Aufgabe 1: Gib die Einträge von der Zeile mit „collectors: J. Rock“ bis zum Ende der Einträge als Markdown-Tabelle mit den Spalten „Nr.“ und „Zeile“ aus. Leerzeilen lässt du weg.

Artikel:
Stark eingebunden ist mit 17 Tänzern das Ballet du Grand Théâtre, das so kraftvoll wie geschmeidig sich immer wieder die Szene für die typischen, hier stark reduzierten Barock-Divertissements erobert, wenn sich das Geschehen nach der Pause eindüstert, aber zurücktritt. Sowieso integriert Preljocaj perfekt Tanz und durchaus psychologische Personenführung, ohne dass die Tänzer das Singpersonal einfach verdoppeln.

Oftmals wirken trotzdem die synchronisierten Aktionen als organische Verlängerung und Vergrößerung des sängerischen Tuns: Besonders bei dem auch vokal verletzbar fein klingenden Tenor Matthew Newlin als todtrauriger Atys, der aus seinem Dilemma zwischen Liebe und Treue keine Lösung findet, am Ende mit einer Wunde aus der (als einzige bunte Farbe) wie bei der toten Sangaride Blumen blühen) vor einem fast humanoiden Baumskelett zum Bühnenhimmel aufsteigt.

Erfasste Angaben:
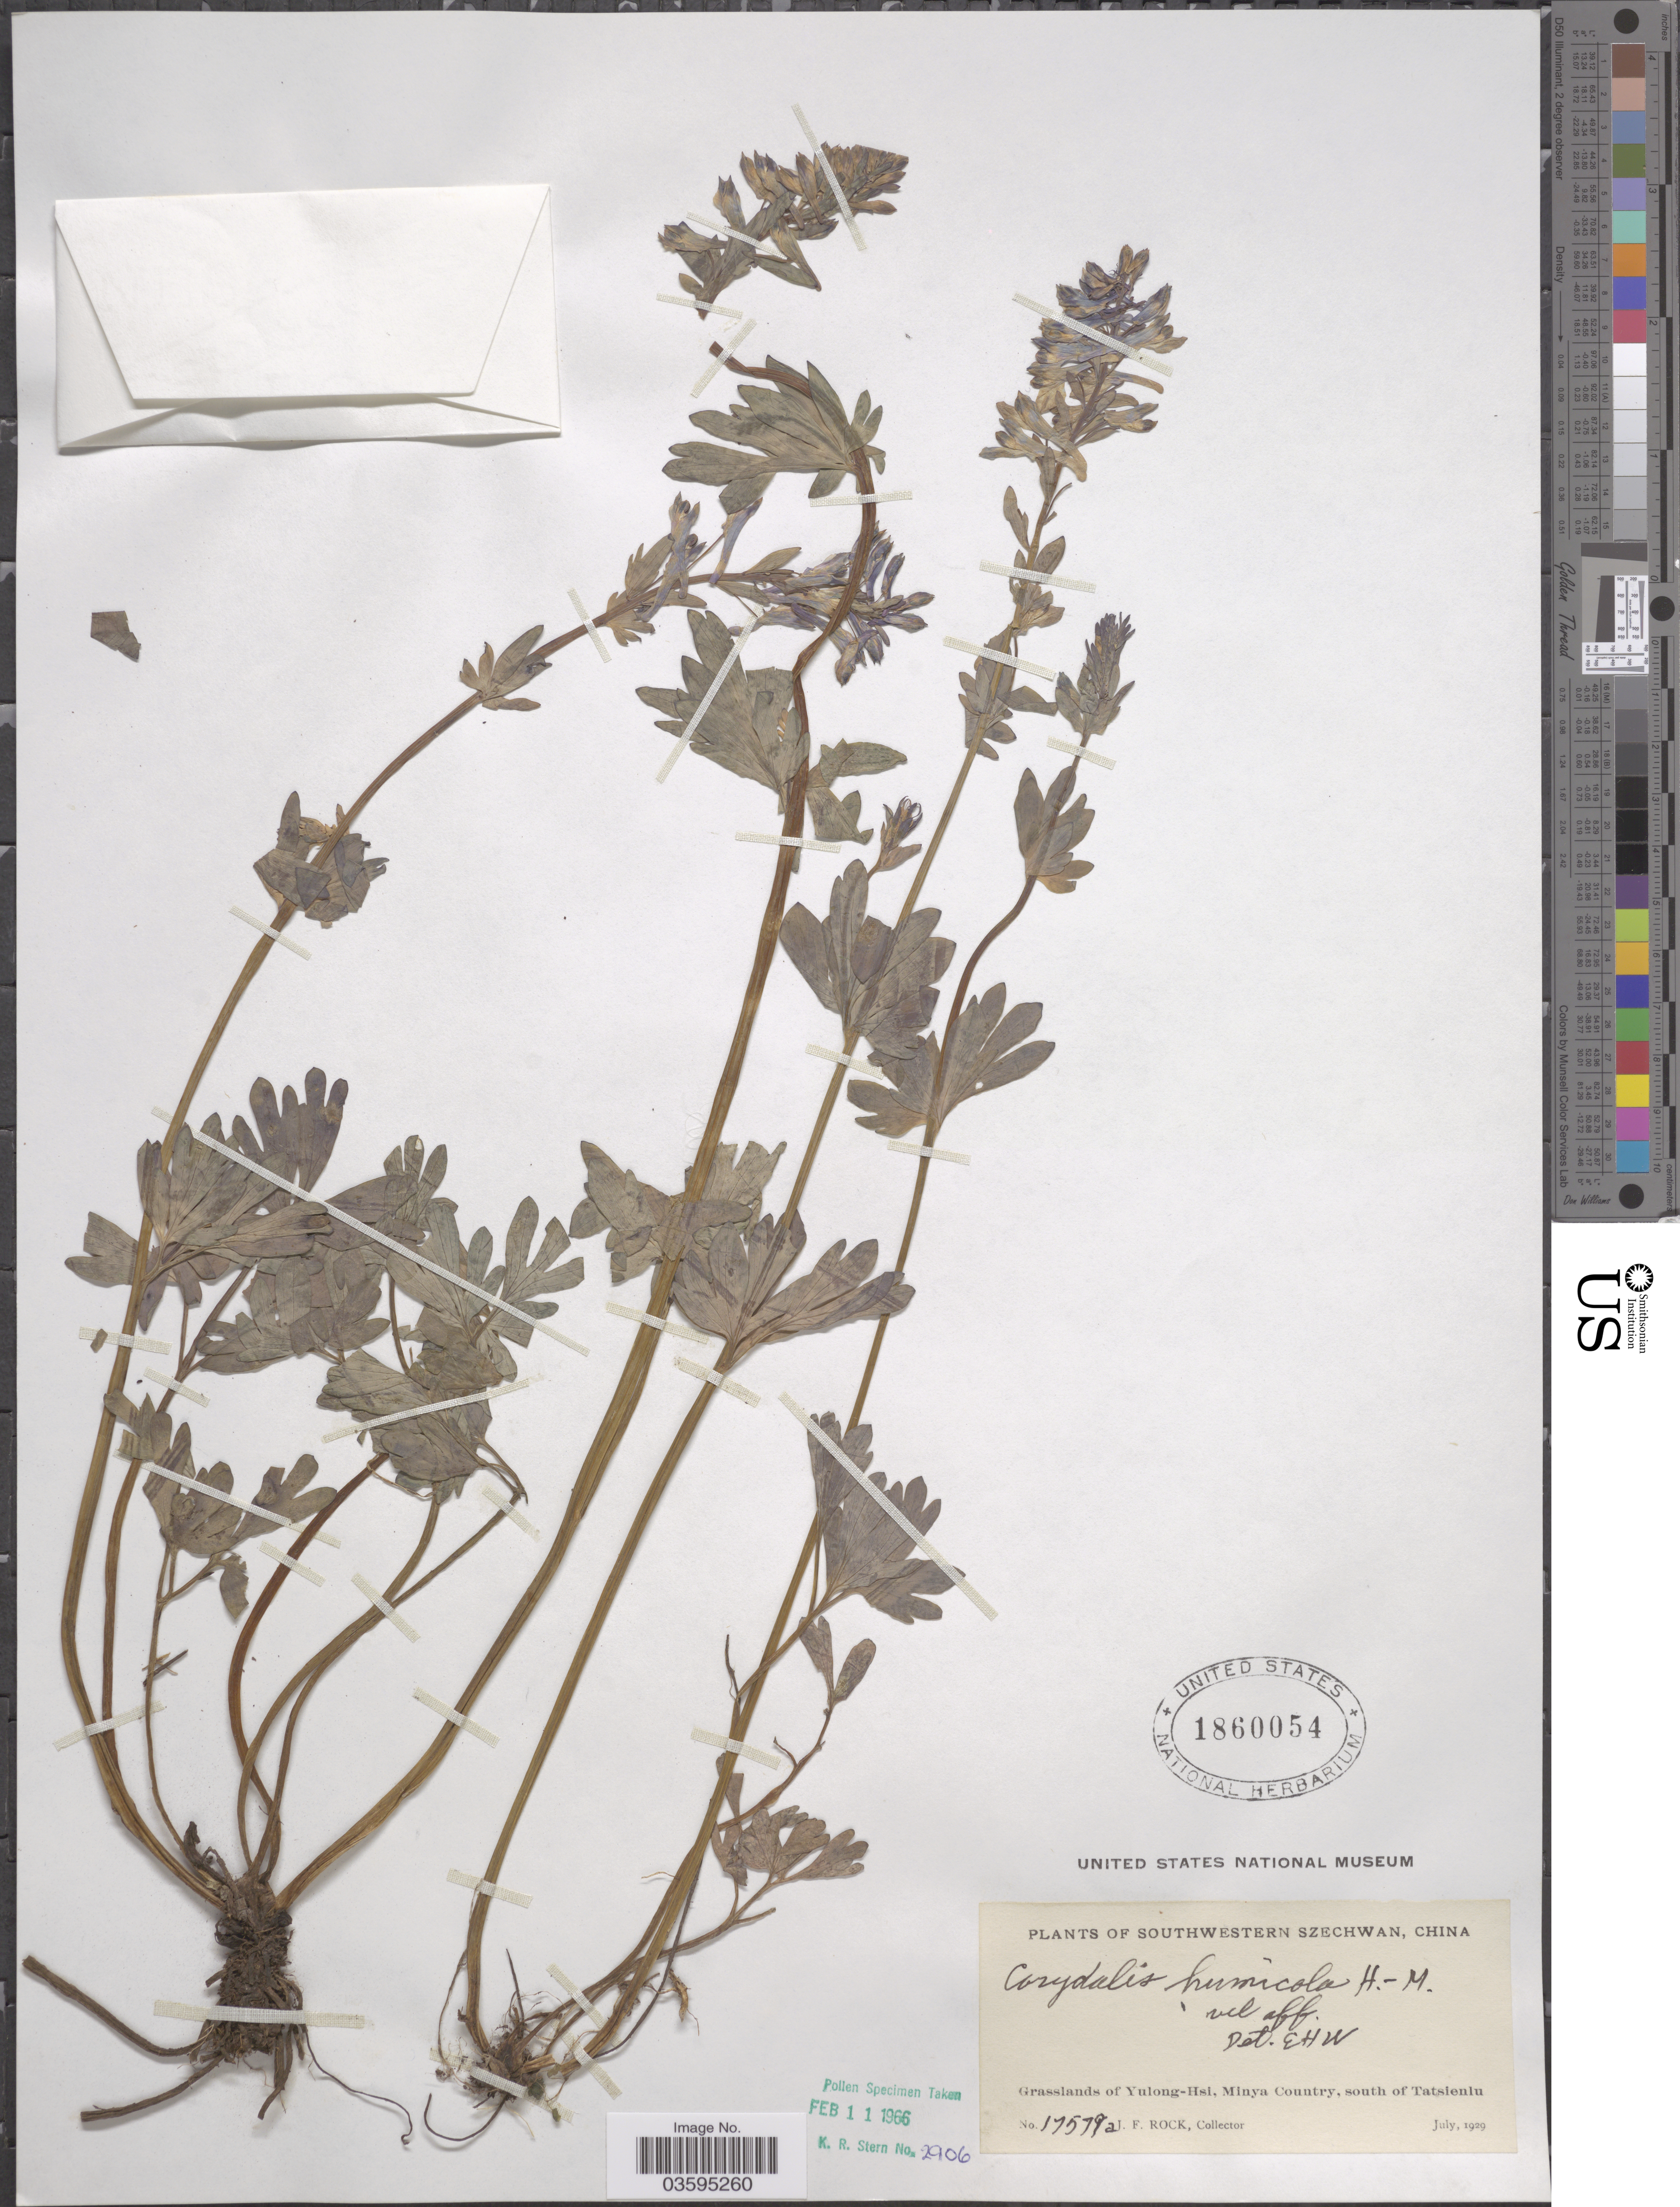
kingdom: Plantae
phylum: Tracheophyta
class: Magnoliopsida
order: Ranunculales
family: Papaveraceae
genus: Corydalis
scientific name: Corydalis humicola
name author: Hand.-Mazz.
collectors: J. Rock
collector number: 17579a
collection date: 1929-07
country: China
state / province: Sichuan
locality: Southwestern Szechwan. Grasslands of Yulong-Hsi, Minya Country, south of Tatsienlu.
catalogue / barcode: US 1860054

Aufgabe 2: Mit wie vielen Tänzern ist das Ballet du Grand Théâtre laut dem Artikel eingebunden?

Ergebnis 1:
| Nr. | Zeile |
|---|---|
| 1 | collectors: J. Rock |
| 2 | collector number: 17579a |
| 3 | collection date: 1929-07 |
| 4 | country: China |
| 5 | state / province: Sichuan |
| 6 | locality: Southwestern Szechwan. Grasslands of Yulong-Hsi, Minya Country, south of Tatsienlu. |
| 7 | catalogue / barcode: US 1860054 |

Ergebnis 2: Mit 17 Tänzern.